PROBLEM:
Lay out the material between the line containing "end? Answer as H:MM AM/PM." and the line containing "10:00 PM to 11:30 PM", inclusive, as a two-column CSV headed text and response. Give one row for each piece of wording with its answer, put each value in a single quoted field, and turn line breaks into spaces.

RECORDS FOR THE TASK:
·····
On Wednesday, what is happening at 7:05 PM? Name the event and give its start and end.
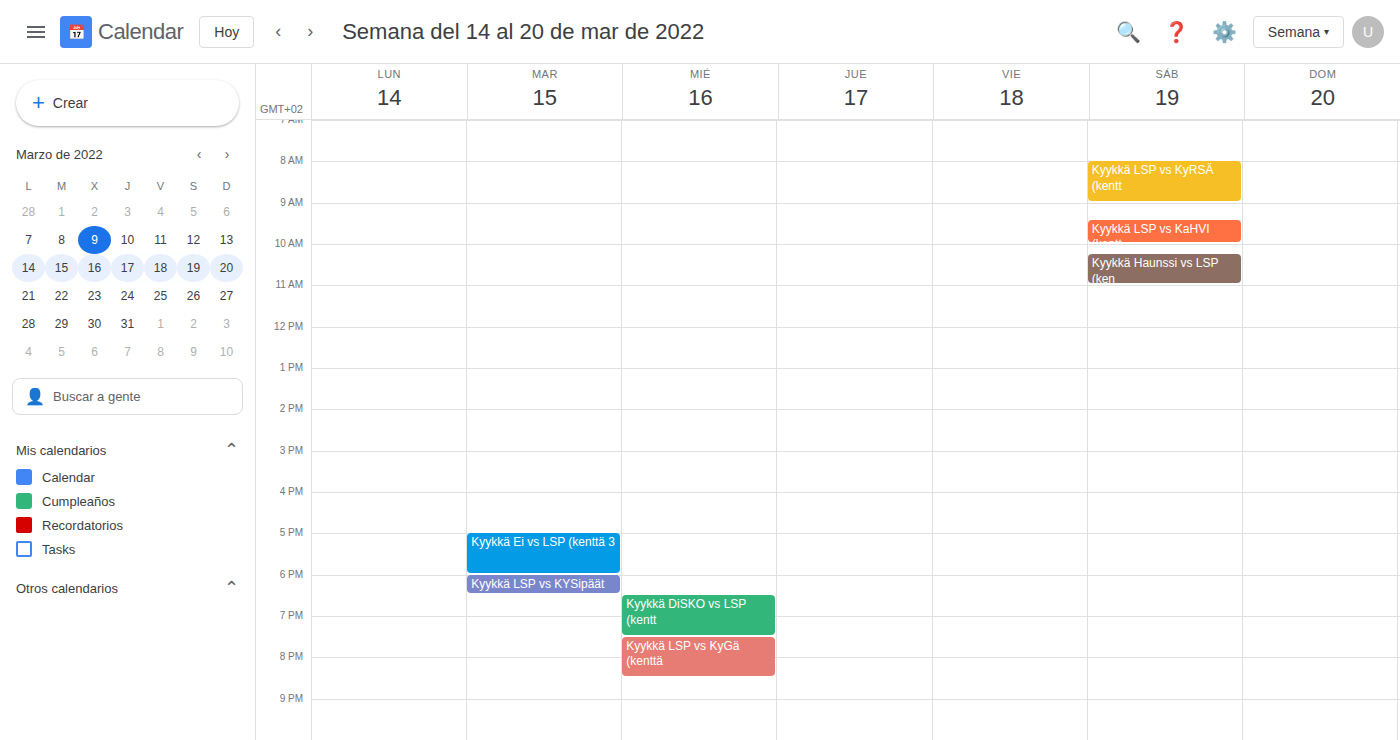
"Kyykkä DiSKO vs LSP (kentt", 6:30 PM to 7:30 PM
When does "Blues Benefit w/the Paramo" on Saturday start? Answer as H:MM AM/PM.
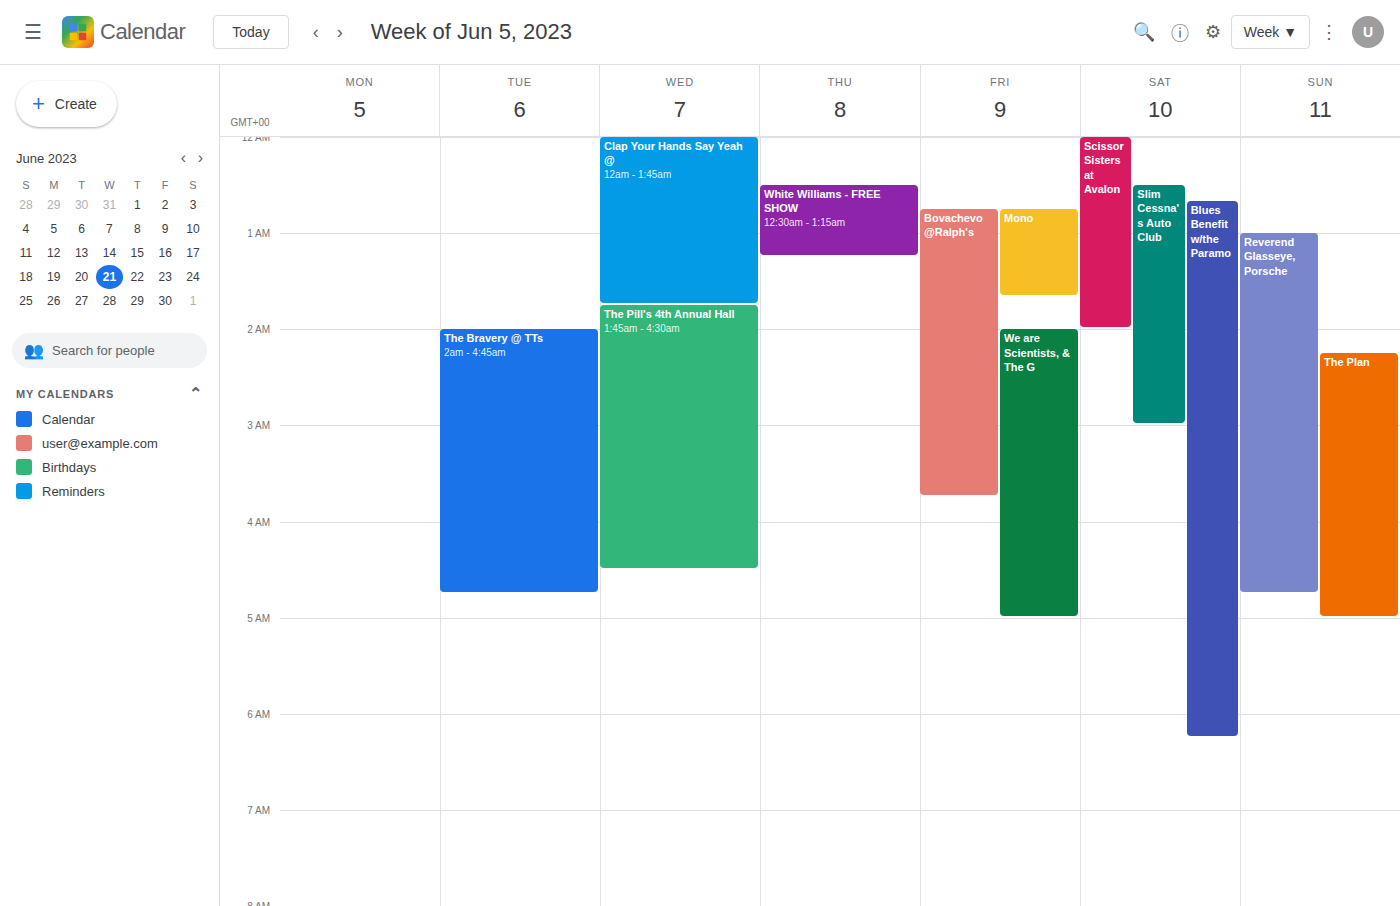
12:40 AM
·····
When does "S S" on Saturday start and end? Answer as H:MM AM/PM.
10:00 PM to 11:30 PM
·····
TASK ANSWER:
text,response
"When does ""S S"" on Saturday start and end? Answer as H:MM AM/PM.","10:00 PM to 11:30 PM"